In his proposal, Trump says allowing insurance to be sold across state lines will end up “allowing full competition in this market” so that “insurance costs will go down and consumer satisfaction will go up.” However, in 2012, Georgetown University researchers looked at states that had enacted legislation to encourage cross-border insurance commerce. They found that the initiatives “do not address the true drivers of health insurance costs nor do they adequately take into account the complexity of how insurance products are sold and regulated.” They also found that “none of the across state lines laws resulted in a single insurer entering a new market or the sale of a single new insurance product.”

Trump also proposes a gift to the insurers through the tax code: He says he wants to “allow individuals to fully deduct health insurance premium payments from their tax returns under the current tax system.” In many cases, such premiums are already deductible from individuals’ taxes — but in some cases they are not, suggesting Trump wants to expand the deduction.

Such so-called “tax expenditures,” which effectively force all taxpayers to subsidize such deductions, are a boon to the private insurance industry, offering consumers a government-sponsored incentive to buy private insurance — one that already costs public coffers hundreds of billions of dollars a year.

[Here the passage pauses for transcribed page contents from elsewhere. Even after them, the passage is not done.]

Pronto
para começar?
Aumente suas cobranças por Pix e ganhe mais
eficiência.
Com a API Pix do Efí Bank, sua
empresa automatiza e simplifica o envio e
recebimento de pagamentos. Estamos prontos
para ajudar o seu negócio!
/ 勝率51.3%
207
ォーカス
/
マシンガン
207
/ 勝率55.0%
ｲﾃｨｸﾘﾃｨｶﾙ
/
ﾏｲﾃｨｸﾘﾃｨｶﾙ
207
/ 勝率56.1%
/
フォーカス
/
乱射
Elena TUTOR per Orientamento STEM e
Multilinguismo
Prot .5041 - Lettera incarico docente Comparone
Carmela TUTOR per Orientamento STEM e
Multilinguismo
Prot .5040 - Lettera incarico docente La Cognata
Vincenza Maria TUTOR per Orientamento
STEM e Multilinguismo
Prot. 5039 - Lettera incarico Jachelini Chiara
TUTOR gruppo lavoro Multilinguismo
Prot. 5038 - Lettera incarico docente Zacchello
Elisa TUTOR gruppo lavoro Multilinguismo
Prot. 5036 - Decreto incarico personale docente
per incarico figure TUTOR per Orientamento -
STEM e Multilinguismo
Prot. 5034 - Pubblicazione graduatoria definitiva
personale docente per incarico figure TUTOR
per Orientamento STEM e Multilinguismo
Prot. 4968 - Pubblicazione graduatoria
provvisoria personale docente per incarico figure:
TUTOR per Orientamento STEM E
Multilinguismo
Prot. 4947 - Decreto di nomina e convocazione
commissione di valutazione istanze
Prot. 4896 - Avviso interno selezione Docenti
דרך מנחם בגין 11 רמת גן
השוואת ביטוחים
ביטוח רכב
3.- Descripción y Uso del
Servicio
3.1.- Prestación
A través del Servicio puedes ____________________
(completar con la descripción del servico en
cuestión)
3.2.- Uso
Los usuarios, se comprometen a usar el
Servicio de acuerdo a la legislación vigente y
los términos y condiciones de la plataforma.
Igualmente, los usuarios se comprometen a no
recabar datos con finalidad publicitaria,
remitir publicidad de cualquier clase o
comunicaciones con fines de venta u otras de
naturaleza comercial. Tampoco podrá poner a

By contrast, Vermont Sen. Bernie Sanders’ Medicare-for-all proposal aims to eliminate such tax expenditures for private insurance.

Trump’s healthcare plans appear to be less beneficial to pharmaceutical companies. He says he wants to “remove barriers to entry into free markets for drug providers that offer safe, reliable and cheaper products.” Giving “consumers access to imported, safe and dependable drugs from overseas will bring more options to consumers.”

Because other countries more strongly regulate the price of drugs, allowing Americans to import those medicines could reduce prices. With that in mind, Congress in 2000 passed legislation allowing Americans to import lower-priced FDA-approved prescription drugs from other countries — a practice already allowed by many other industrialized nations. However, Bill Clinton’s administration used its executive authority to prevent an importation program from being implemented.

The drug industry has continued to lobby against importation proposals, aiming to protect profits derived from charging Americans some of the highest medicine prices in the world.